> Work to be completed: An exact copy is needed of the lines from the one that contains "right front paw: (365, 844)" through the final line of the data below, with pictures left out.

> Human pose images with coordinates:
⁂

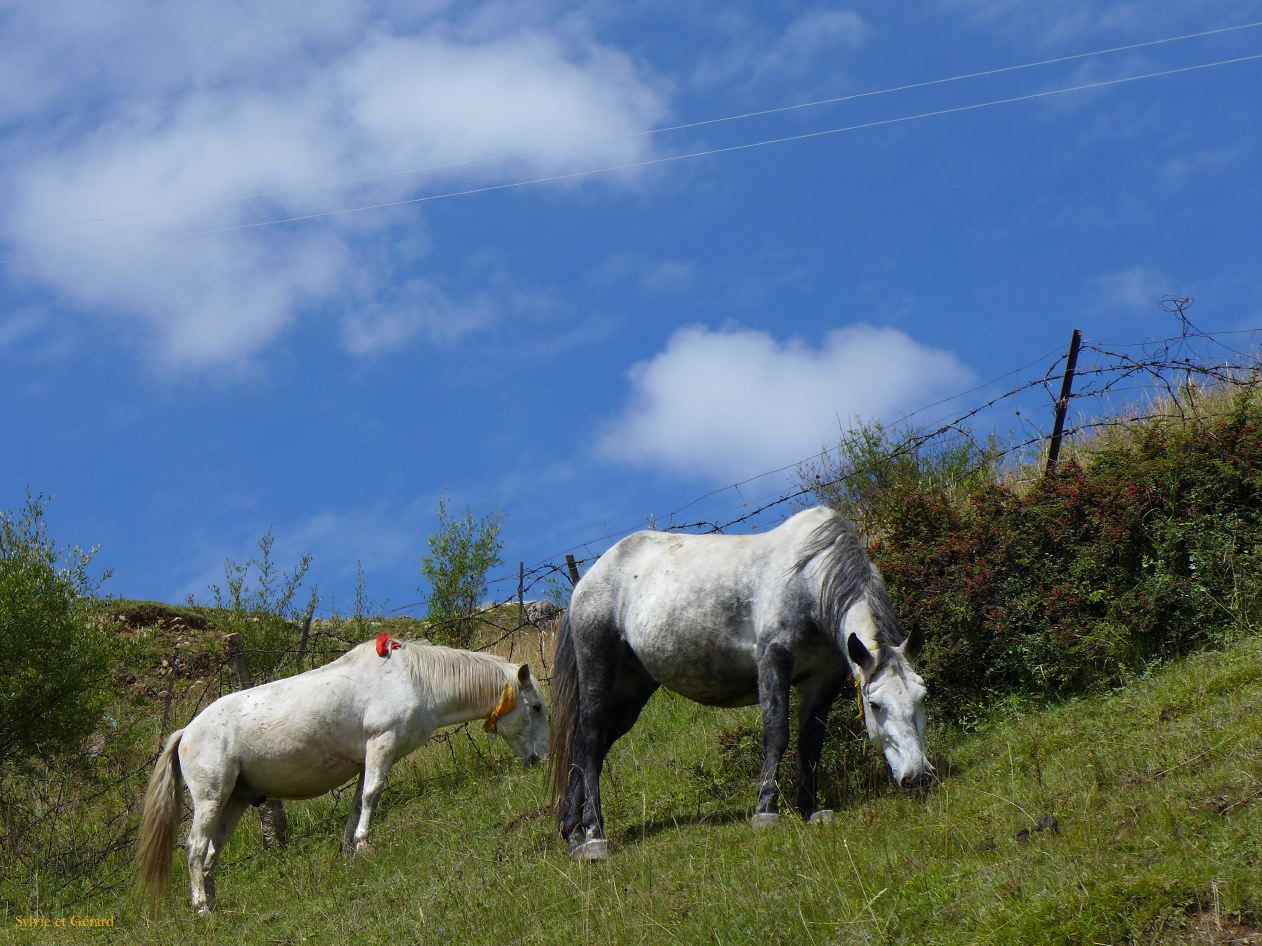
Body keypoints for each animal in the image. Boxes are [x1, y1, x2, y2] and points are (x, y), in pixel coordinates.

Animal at [137, 635, 549, 913]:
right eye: (536, 707)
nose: (540, 759)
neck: (414, 679)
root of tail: (185, 733)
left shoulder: (369, 759)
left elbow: (358, 803)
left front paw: (349, 850)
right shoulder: (381, 744)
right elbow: (372, 795)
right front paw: (365, 844)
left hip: (234, 800)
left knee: (210, 854)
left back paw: (213, 904)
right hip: (211, 797)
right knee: (195, 848)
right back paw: (200, 907)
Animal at [549, 506, 933, 860]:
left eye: (921, 698)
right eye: (875, 705)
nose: (918, 777)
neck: (810, 579)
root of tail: (585, 583)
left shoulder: (822, 680)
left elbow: (810, 743)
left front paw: (810, 809)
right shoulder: (773, 663)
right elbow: (777, 733)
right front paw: (766, 812)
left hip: (632, 691)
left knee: (591, 750)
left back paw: (574, 834)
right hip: (599, 670)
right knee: (588, 743)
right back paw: (594, 838)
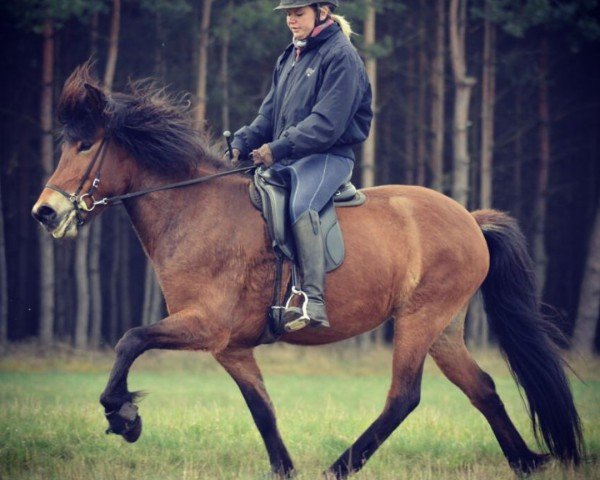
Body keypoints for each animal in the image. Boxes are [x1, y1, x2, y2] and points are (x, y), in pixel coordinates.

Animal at [29, 64, 580, 480]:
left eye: (84, 146)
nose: (46, 213)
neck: (196, 211)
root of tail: (470, 218)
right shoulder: (231, 347)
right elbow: (263, 412)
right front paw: (283, 468)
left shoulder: (205, 326)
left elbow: (131, 339)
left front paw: (123, 415)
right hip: (444, 328)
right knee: (482, 387)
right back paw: (526, 461)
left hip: (420, 319)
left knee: (404, 397)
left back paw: (340, 467)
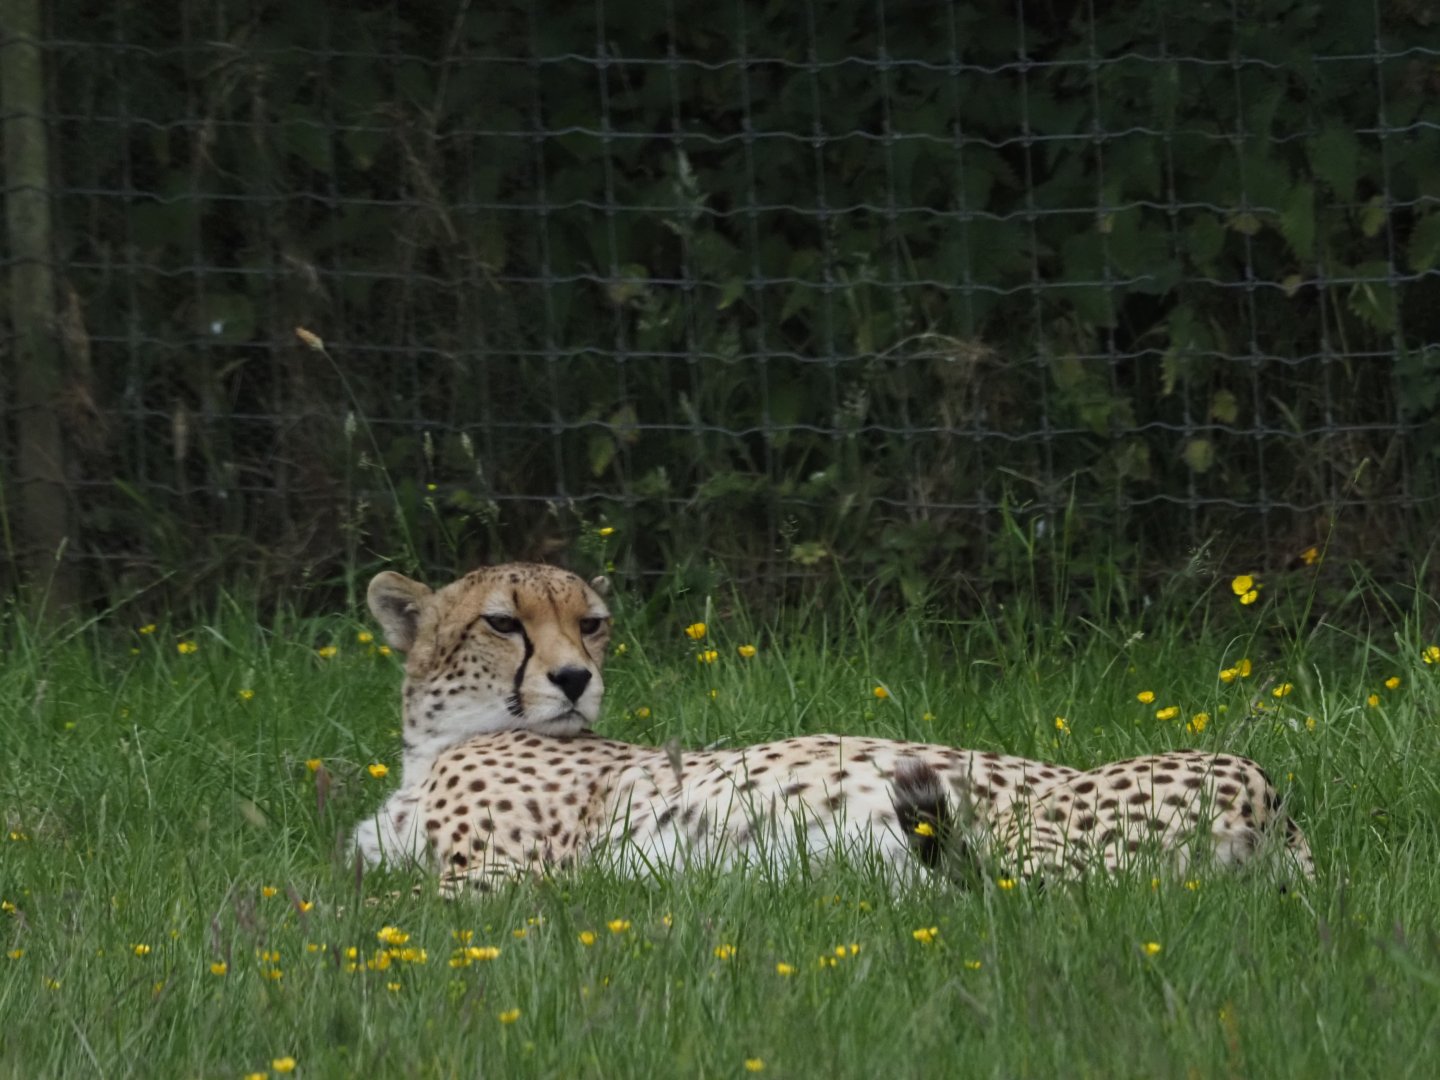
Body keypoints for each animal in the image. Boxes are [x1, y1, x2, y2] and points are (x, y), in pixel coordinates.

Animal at [350, 564, 1313, 893]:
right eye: (503, 623)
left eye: (590, 623)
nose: (575, 679)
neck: (437, 745)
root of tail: (1272, 804)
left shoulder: (510, 880)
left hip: (1040, 852)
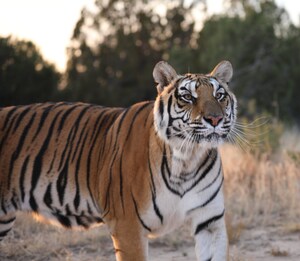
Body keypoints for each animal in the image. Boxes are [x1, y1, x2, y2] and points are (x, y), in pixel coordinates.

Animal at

⁂

> Expected answer:
right front paw: (365, 844)
left hip: (234, 800)
left knee: (210, 854)
left back paw: (213, 904)
right hip: (211, 797)
right knee: (195, 848)
right back paw: (200, 907)
Animal at [549, 506, 933, 860]:
left eye: (921, 698)
right eye: (875, 705)
nose: (918, 777)
neck: (810, 579)
root of tail: (585, 583)
left shoulder: (822, 680)
left elbow: (810, 743)
left front paw: (810, 809)
right shoulder: (773, 663)
right elbow: (777, 733)
right front paw: (766, 812)
left hip: (632, 691)
left knee: (591, 750)
left back paw: (574, 834)
right hip: (599, 670)
right knee: (588, 743)
right back paw: (594, 838)
Body keypoints for each animal in the image. Boxes are [x1, y1, x2, y2] and points are (x, y), in pixel coordinates.

Animal at [29, 64, 580, 480]:
left eye: (84, 146)
nose: (46, 213)
neck: (196, 211)
root of tail: (470, 218)
right shoulder: (231, 347)
right elbow: (263, 412)
right front paw: (283, 468)
left shoulder: (205, 326)
left elbow: (131, 339)
left front paw: (123, 415)
right hip: (444, 328)
right knee: (482, 387)
right back paw: (526, 461)
left hip: (420, 319)
left knee: (404, 397)
left back paw: (340, 467)
Body keypoints for each animal in the image. Boxes are [x1, y1, x2, y2] and points are (x, y), in pixel coordinates.

Animal at [350, 564, 1313, 893]:
right eye: (503, 623)
left eye: (590, 623)
nose: (575, 679)
neck: (437, 745)
root of tail: (1272, 804)
left shoulder: (510, 880)
left hip: (1040, 852)
Body keypoints for each animal in the image. Boxes are [x1, y1, x2, y2] and points are (x, y), in pixel coordinates.

Animal at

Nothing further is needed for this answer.